The title of chapter 2 of Atomic Habits is “How Your Habits Shape Your Identity (and Vice Versa)”. In this chapter, the author says: “Your identity emerges out of your habits. You are not born with preset beliefs. Every belief, including those about yourself, is learned and conditioned through experience.” Needless to say, he does not have a clue about what identity is and the fact that there is something called collective identity, which is our membership in different groups, and what that membership means for us. People give up their lives for their nation, which they didn’t choose to be born in. On the other hand, people do leave their home country, change their names, religions, and language. Does that turn their identity upside down? The author also doesn’t seem to understand the whole concept of individual identity and how people have different traits that affect their way of thinking and behaviours.
"The book helped me"
Why does Atomic Habits “work” for some people? For such a claim to be taken seriously, we need to see the percentage of people who benefited from this book. Also, we need to see the degree of improvement in their behaviour and how long it lasted. How many goals did they achieve? When we promote a specific type of psychological intervention, we are responsible for showing its efficacy as well as its side effect.
Many people tend to claim that they were helped by simple ideas such as the ones in this book as well as many other self-help books, by a life coach, motivational talks. The fact is this effect has never been documented and is mostly exaggerated. People are biased and tend to believe that since they have put some effort in a task, then they must have gained something. Many say that the bad relationships they went through made them better people. This might be right to a degree but one can argue that they wasted valuable parts of their lives and the poisonous relationships tend to leave stains on our self-image and distort our perspective.

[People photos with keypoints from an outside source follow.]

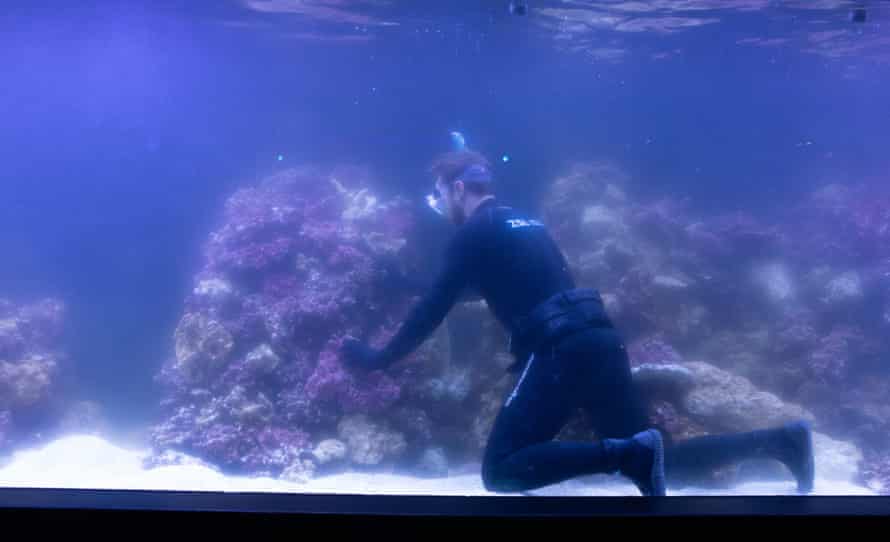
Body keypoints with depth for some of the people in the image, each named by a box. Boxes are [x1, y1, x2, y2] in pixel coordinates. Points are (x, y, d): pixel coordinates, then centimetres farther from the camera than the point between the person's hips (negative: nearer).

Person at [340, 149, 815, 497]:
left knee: (500, 471, -4)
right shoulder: (526, 224, 25)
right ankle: (778, 440, 6)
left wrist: (378, 358, 8)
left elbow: (434, 308, -1)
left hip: (562, 350, -9)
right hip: (599, 338, 9)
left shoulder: (474, 233, 0)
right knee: (653, 463, 16)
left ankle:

People also are capable of understanding the same text in many different ways that suits their goals. Moreover, some people who search for such books and read them, tend to be ready to change and this what made them focus on their goals. The question for whomever claims that this book had helped him is to show the extent and the longevity of the effects of reading this book as well as think of the other factors that might have contributed to the change that took place.
The harm of a magic fix
Throughout the book, Clear fails time and again to understand that people are extremely complex and that a generalisation about the human psyche needs evidence. More importantly, such books could be very harmful as they claim that there is a magical fix; this can make people blame themselves rather than realising their true abilities.
Would Clear try his model in a rehab centre? Would he try it in a forensic ward? Would he try it in an educational setting to see if it is effective or not?
Can I give “Atomic Habits” minus points?